Reynolds was in the island city for a screening of the documentary "The Bandit," a CMT original from filmmaker Jesse Moss, that was one of the highlights of the festival's fifth year. "The Bandit" explores the making of the unlikely smash hit, "Smokey & The Bandit," as well as 1970s superstar Reynolds and his best friend and stunt double, Hal Needham.
During the discussion with David Fear of "Rolling Stone", Reynolds reminisced about Needham handing him a script he had co-written for a film called "Smokey & the Bandit."
"I read it and I said, 'Hal, this is the worst script I've ever read in my life," Reynolds recalled. "And he said, 'Yeah, but will you do it?' and I said, 'Sure'."
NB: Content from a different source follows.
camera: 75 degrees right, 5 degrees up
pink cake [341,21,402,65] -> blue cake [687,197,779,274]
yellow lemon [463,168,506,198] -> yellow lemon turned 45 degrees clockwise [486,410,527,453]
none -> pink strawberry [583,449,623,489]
Reynolds also spoke of the fun he had working on the film with cast mates including comedian Jackie Gleason, who he praised as a master of the vaudeville school of entertainment.
"I never studied my lines, because he never said his lines," Reynolds quipped. "I never knew what he was going to say, so whenever he stopped talking, I would just throw something in."
The Key West Film Festival continues through Sunday with afternoon and evening screenings, question-and-answer sessions with filmmakers and industry insiders, and the presentation of the second annual Brett Ratner Florida Film Scholarship to a Florida student filmmaker.
The Florida Keys News Bureau contributed to this report.